___ PROVIDED RECORDS

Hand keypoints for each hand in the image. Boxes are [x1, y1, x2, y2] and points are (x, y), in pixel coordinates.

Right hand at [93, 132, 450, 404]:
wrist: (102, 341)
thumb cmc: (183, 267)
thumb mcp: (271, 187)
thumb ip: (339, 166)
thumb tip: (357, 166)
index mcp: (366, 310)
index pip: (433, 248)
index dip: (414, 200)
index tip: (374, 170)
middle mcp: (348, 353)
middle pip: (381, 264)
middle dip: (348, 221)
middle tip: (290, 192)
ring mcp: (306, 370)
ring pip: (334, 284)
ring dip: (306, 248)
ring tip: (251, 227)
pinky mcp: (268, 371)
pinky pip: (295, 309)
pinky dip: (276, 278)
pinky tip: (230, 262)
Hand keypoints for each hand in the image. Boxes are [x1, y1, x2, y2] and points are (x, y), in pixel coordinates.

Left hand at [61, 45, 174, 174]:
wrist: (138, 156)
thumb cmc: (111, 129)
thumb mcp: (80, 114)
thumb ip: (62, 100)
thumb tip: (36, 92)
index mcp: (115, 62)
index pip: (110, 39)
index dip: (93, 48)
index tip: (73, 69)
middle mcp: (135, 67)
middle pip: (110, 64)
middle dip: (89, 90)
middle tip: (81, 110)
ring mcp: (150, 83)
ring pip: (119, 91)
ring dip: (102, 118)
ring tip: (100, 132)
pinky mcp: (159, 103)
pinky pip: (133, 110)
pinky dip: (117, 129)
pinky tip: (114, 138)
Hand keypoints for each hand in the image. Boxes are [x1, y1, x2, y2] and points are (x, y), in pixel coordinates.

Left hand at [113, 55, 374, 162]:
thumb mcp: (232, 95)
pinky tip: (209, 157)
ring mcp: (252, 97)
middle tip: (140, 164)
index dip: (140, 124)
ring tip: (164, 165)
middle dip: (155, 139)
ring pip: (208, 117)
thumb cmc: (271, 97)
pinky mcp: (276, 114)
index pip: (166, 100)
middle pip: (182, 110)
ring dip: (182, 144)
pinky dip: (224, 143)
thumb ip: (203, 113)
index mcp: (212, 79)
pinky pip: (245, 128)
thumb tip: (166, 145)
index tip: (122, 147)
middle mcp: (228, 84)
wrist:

______

**TASK REQUIREMENTS**.
Your reply must be a faithful copy of each entry above.

**REPLY TO THE EXERCISE**.
Hand keypoints for each hand in the image. Boxes are [x1, y1, x2, y2] and points are (x, y), in pixel coordinates.

Right hand at [93, 132, 450, 404]:
wrist: (102, 341)
thumb cmc: (183, 267)
thumb mcp: (271, 187)
thumb ip: (339, 166)
thumb tip: (357, 166)
index mcp: (366, 310)
index pip: (433, 248)
index dip: (414, 200)
index tip: (374, 170)
middle mcp: (348, 353)
middle pip: (381, 264)
middle dip: (348, 221)
middle tip: (290, 192)
ring mcp: (306, 370)
ring pip: (334, 284)
ring dip: (306, 248)
ring tip: (251, 227)
pinky mcp: (268, 371)
pinky pip: (295, 309)
pinky dip: (276, 278)
pinky tip: (230, 262)
Hand keypoints for each hand in the image. Boxes are [x1, y1, x2, y2] and points are (x, y), in pixel coordinates.

Left hand at [61, 45, 174, 174]:
wrist: (138, 156)
thumb cmc: (111, 129)
thumb mcp: (80, 114)
thumb ip: (62, 100)
thumb tip: (36, 92)
index mcp: (115, 62)
index pip: (110, 39)
index dip: (93, 48)
index tip: (73, 69)
middle mcp: (135, 67)
middle pip: (110, 64)
middle dip: (89, 90)
middle tip: (81, 110)
ring mcp: (150, 83)
ring pip: (119, 91)
ring dip: (102, 118)
ring tip: (100, 132)
pinky mcp: (159, 103)
pinky pip: (133, 110)
pinky dip: (117, 129)
pinky tip: (114, 138)
Hand keypoints for each hand in the image. Boxes are [x1, y1, x2, y2] and points are (x, y), in pixel coordinates.

Left hand at [113, 55, 374, 162]:
thumb mcp: (232, 95)
pinky tip: (209, 157)
ring mcp: (252, 97)
middle tip: (140, 164)
index dip: (140, 124)
ring tip: (164, 165)
middle dip: (155, 139)
ring pip: (208, 117)
thumb cmc: (271, 97)
pinky mcp: (276, 114)
index pip: (166, 100)
middle pip: (182, 110)
ring dip: (182, 144)
pinky dip: (224, 143)
thumb ip: (203, 113)
index mcp: (212, 79)
pinky pip: (245, 128)
thumb tip: (166, 145)
index tip: (122, 147)
middle mcp: (228, 84)
wrist:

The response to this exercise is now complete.